* _TASK ITEM_: Work out how many lines in the data that follows contain "helical". Write nothing but the number.
----- SUPPLIED INFORMATION -----
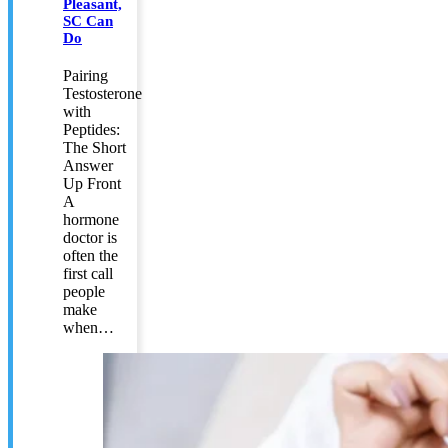
Pleasant,
SC Can
Do
Pairing
Testosterone
with
Peptides:
The Short
Answer
Up Front
A
hormone
doctor is
often the
first call
people
make
when…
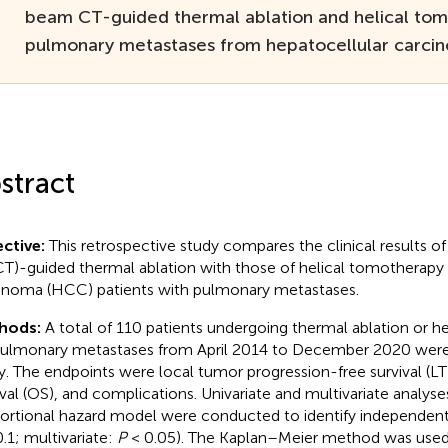
beam CT-guided thermal ablation and helical tom
pulmonary metastases from hepatocellular carci
stract
ctive:
This retrospective study compares the clinical results 
T)-guided thermal ablation with those of helical tomotherapy 
inoma (HCC) patients with pulmonary metastases.
hods:
A total of 110 patients undergoing thermal ablation or h
pulmonary metastases from April 2014 to December 2020 were 
y. The endpoints were local tumor progression-free survival (LT
ival (OS), and complications. Univariate and multivariate analys
ortional hazard model were conducted to identify independent f
.1; multivariate:
P
< 0.05). The Kaplan–Meier method was used 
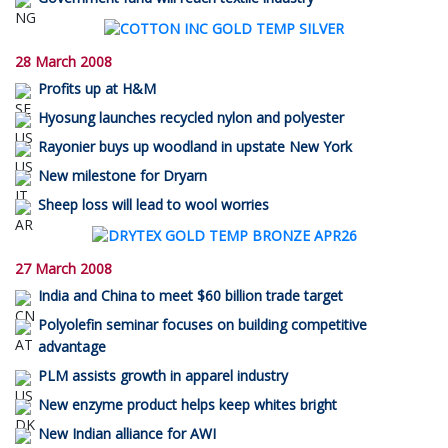
28 March 2008
Profits up at H&M
Hyosung launches recycled nylon and polyester
Rayonier buys up woodland in upstate New York
New milestone for Dryarn
Sheep loss will lead to wool worries
27 March 2008
India and China to meet $60 billion trade target
Polyolefin seminar focuses on building competitive
advantage
PLM assists growth in apparel industry
New enzyme product helps keep whites bright
New Indian alliance for AWI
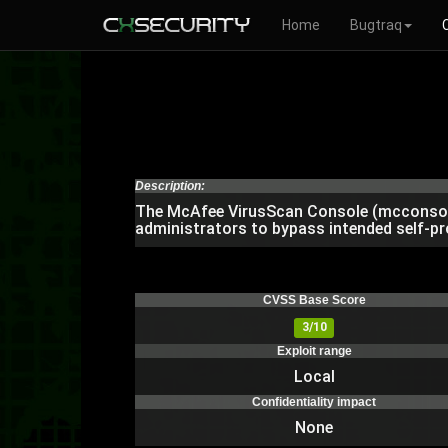
Home
Bugtraq
Description:
The McAfee VirusScan Console (mcconsol.e
administrators to bypass intended self-pr
CVSS Base Score
3/10
Exploit range
Local
Confidentiality impact
None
-----
* _PROBLEM SOLUTION_: 2